SELECTED PASSAGE:
================================

Maureen "Mo" O'Toole (born March 24, 1961)  is an accomplished American water polo player and coach. In over 30 years in the sport, she set multiple firsts for women in water polo, received all the top honors, and in her time was recognized as one of the best water polo players in the world.

Life 
O'Toole started playing water polo during the swimming off-season at age thirteen. At Wilson High School in Long Beach, California she joined boys' water polo because there was no girls' team.  She played at Long Beach City College on the men's team for national team coach Monte Nitzkowski. She attended the University of Hawaii on a swimming scholarship, since there were no water polo scholarships for women at that time.

At age 17, O'Toole was invited to join the U.S. Women's National Water Polo Team.  "Mo" (as her teammates called her) was a constant figure on the team from 1978 to 1994, except in 1991 when she gave birth to her daughter Kelly.
She participated in the 1979 FINA World Cup, winning a gold medal.
When women's water polo was added to the 2000 Summer Olympics, Maureen re-joined the US team out of retirement in 1997 and helped qualify the US women's team as one of the six teams eligible to participate in Sydney. At age 39, she was the oldest and the only water polo player over 30 and at the Olympic Games, helping the US women win an Olympic silver medal.

================================

DATASET:
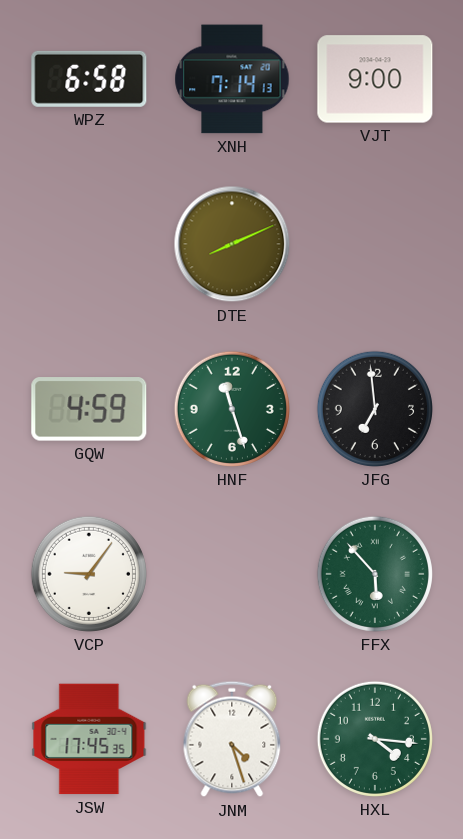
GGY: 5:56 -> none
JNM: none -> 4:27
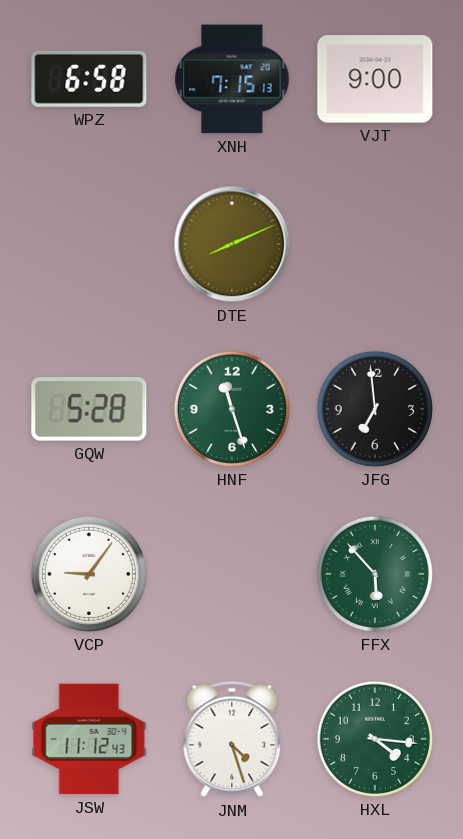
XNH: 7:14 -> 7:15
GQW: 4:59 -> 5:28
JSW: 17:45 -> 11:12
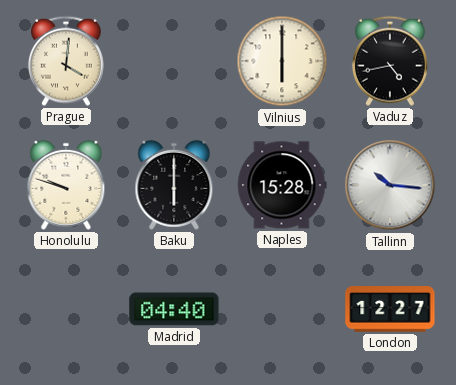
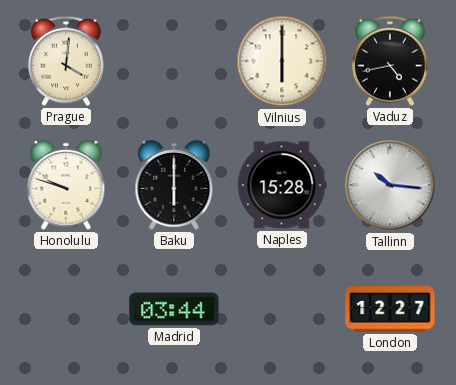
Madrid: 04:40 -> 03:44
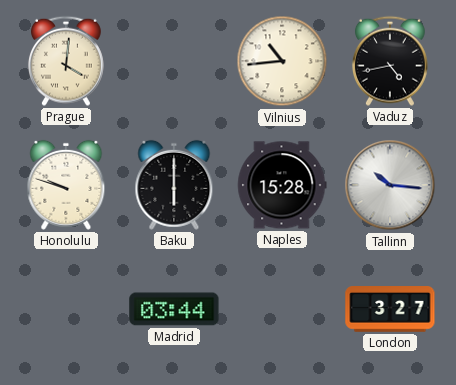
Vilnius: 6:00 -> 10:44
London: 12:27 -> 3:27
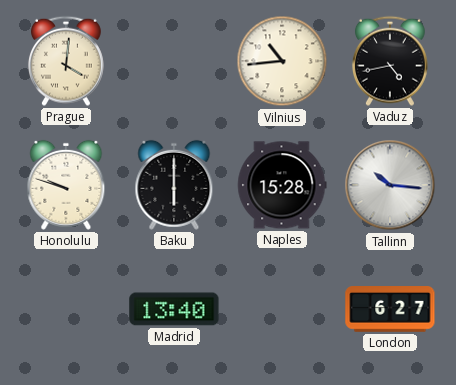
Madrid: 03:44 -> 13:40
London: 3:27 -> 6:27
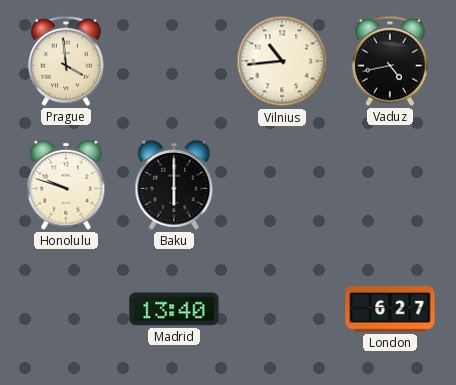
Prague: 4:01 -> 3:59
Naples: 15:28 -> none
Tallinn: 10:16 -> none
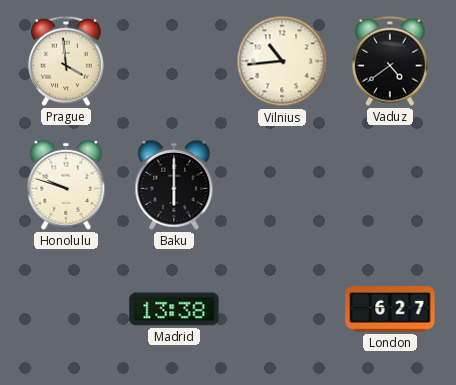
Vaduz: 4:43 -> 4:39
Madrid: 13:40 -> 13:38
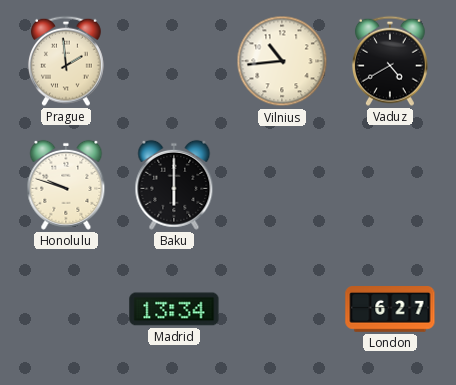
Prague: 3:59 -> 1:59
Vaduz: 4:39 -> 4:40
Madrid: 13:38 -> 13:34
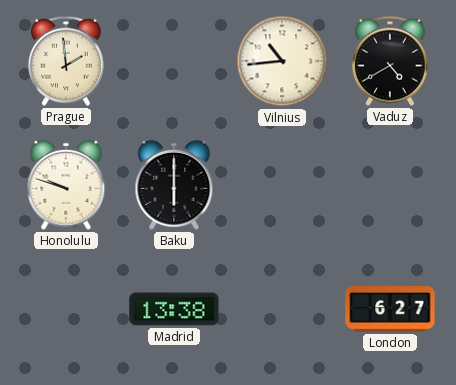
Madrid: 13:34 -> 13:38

================================

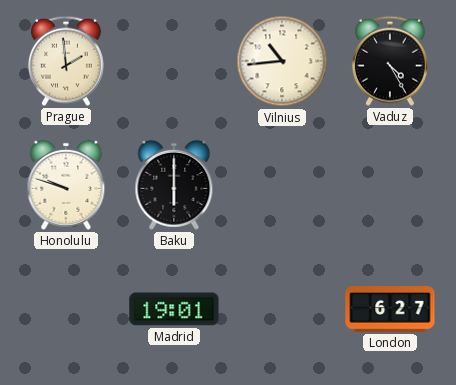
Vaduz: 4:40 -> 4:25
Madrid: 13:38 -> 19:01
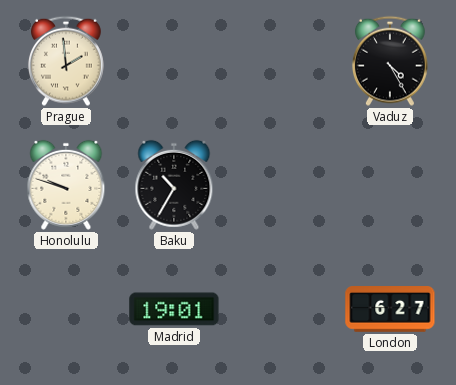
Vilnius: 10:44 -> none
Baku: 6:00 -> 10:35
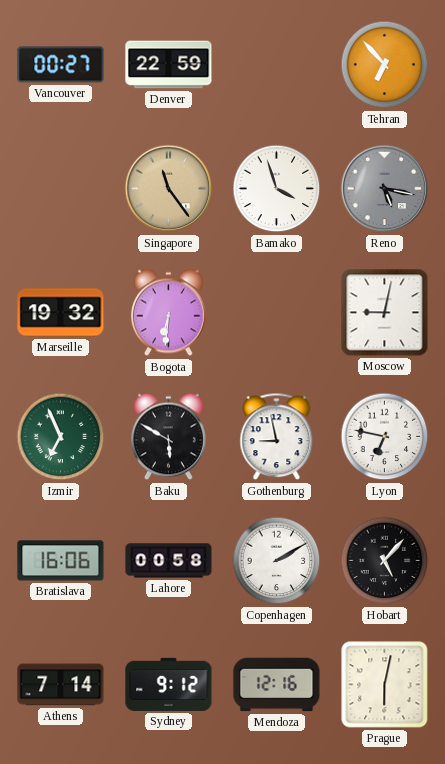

================================

YOUR OBJECTIVE: Continue the biography of water polo player Maureen O'Toole, picking up after its final sentence.

THE REPLY:
She has coached water polo at Rio Hondo College in Whittier, California and at UC Berkeley from 1995 to 1997, and has a master's degree in education. In April 2006, Maureen O’Toole, was selected as a 2006 United States Olympic Committee Coach of the Year top five finalist, the first female water polo coach to receive this honor.

Now retired from competitive water polo, Maureen is the founder of The Pursuit of Excellence Sports Academy, a non-profit foundation that teaches self-esteem and leadership training in a sports environment for girls 8–18 years of age. She also does motivational speaking to various companies about teamwork. In April 2005, Maureen O'Toole married Jim Purcell, once a national and international championship water polo player and now coach of the Monte Vista High School women's water polo team. Her nephew, Tommy O'Toole, is a top high school baseball prospect, getting offers from colleges as a sophomore.

Achievements
 Most Valuable Player of the US Women's National Team 15 times
 U.S. Water Polo Female Athlete of the Year 5 times
 World Water Polo Female Athlete of the Year 6 times
 All American team for U.S. Water Polo a record 28 times
 2000 Summer Olympics Silver Medalist
 California Community College Sports Hall of Fame, 2002
 USA Water Polo Hall of Fame, 2003
 Coaches Diablo Water polo in northern California and her team of 14 and under girls has become very successful and won the 2014 Turbo Cup in Texas.

See also
 List of Olympic medalists in water polo (women)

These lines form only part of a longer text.